Ia menjelaskan, kenaikan harga Pertamina Dex dari Rp14.500 menjadi Rp23.900 per liter dapat mendorong pelaku industri beralih ke solar subsidi yang tidak mengalami kenaikan harga.
“Jadi nanti akan berpengaruh pada pasokan solar juga. Ada kebocoran di situ, ya. Jadi pengawasan terhadap solar subsidi ini juga harus ketat, terutama di luar pulau Jawa, baik yang digunakan untuk logistik, maupun untuk alat-alat berat seperti tadi, ya, di pertambangan, di perkebunan,” katanya.
Bhima menegaskan selisih harga yang semakin lebar antara BBM subsidi dan nonsubsidi berpotensi memperbesar kebocoran jika tidak diimbangi pengawasan yang ketat.
“Nah ini harus ada pengetatan, jangan sampai terjadi kebocoran yang semakin masif karena pergeseran dan selisih harga yang terlalu jauh antara solar subsidi dan solar nonsubsidi,” ujarnya.
Selain itu, ia juga menilai konsumen Pertamax Turbo berpotensi beralih ke Pertamax yang tidak mengalami kenaikan harga. “Kalau untuk Pertamax Turbo kenaikannya cukup tinggi, pasti akan berkurang konsumsinya. Tapi akan bergeser ke mana? Bergesernya ke Pertamax. Pertamax selisih harga keekonomiannya juga masih lebar,” katanya.

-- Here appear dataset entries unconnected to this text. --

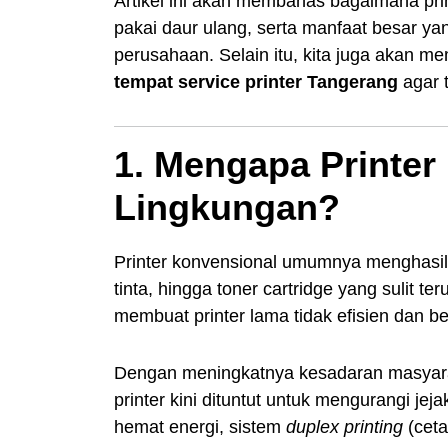
Artikel ini akan membahas bagaimana pri
pakai daur ulang, serta manfaat besar ya
perusahaan. Selain itu, kita juga akan m
tempat service printer Tangerang
agar t
1. Mengapa Printe
Lingkungan?
Printer konvensional umumnya menghasilk
tinta, hingga toner cartridge yang sulit te
membuat printer lama tidak efisien dan 
Dengan meningkatnya kesadaran masyara
printer kini dituntut untuk mengurangi jej
hemat energi, sistem
duplex printing
(ceta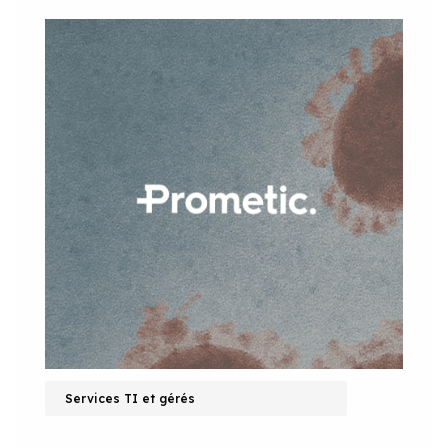
Services TI et gérés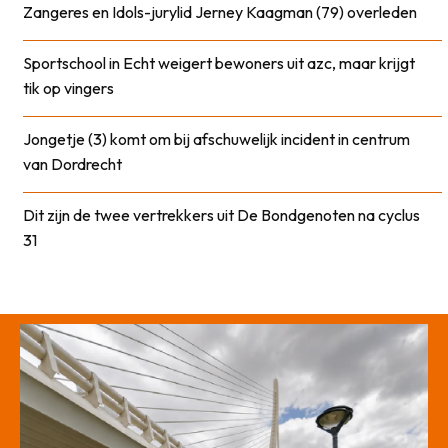
Zangeres en Idols-jurylid Jerney Kaagman (79) overleden
Sportschool in Echt weigert bewoners uit azc, maar krijgt
tik op vingers
Jongetje (3) komt om bij afschuwelijk incident in centrum
van Dordrecht
Dit zijn de twee vertrekkers uit De Bondgenoten na cyclus
31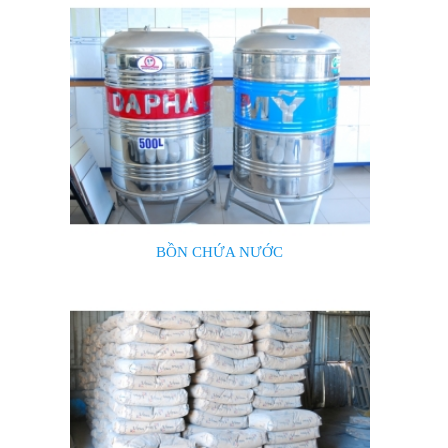
BỒN CHỨA NƯỚC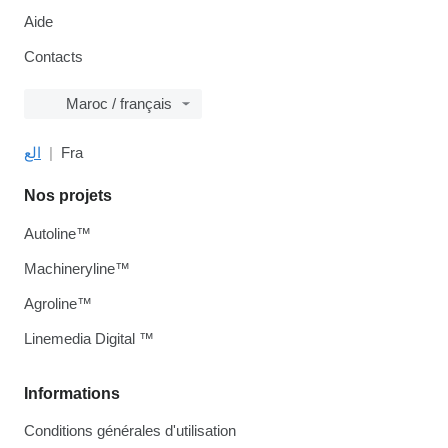
Aide
Contacts
Maroc / français
الع
Fra
Nos projets
Autoline™
Machineryline™
Agroline™
Linemedia Digital ™
Informations
Conditions générales d'utilisation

Sebelumnya, harga BBM nonsubsidi mengalami kenaikan signifikan di Kalimantan Timur dan secara nasional, dengan sejumlah jenis menembus kisaran Rp19 ribu hingga Rp24 ribu per liter.
Di Kalimantan Timur, penyesuaian harga yang berlaku sejak 18 April 2026 mencatat Pertamax Turbo naik menjadi Rp19.850 per liter dari sebelumnya Rp13.350. Dexlite naik menjadi Rp24.150 dari Rp14.500, sementara Pertamina Dex mencapai Rp24.450 dari Rp14.800. Pertamax (RON 92) tetap di Rp12.600 per liter dan Pertalite bertahan di Rp10.000 per liter.
Menteri Energi dan Sumber Daya Mineral (ESDM) Bahlil Lahadalia sebelumnya menyatakan kenaikan harga BBM nonsubsidi merupakan bagian dari mekanisme pasar sesuai regulasi.
“Pemerintah menegaskan bahwa pengaturan harga hanya diberlakukan pada BBM bersubsidi,” ujarnya di Magelang, Sabtu (18/4).
Ia menegaskan BBM nonsubsidi seperti Pertamax Turbo, Dexlite, dan Pertamina Dex diperuntukkan bagi sektor industri maupun konsumen dengan kemampuan ekonomi lebih tinggi, sehingga harga mengikuti dinamika pasar global.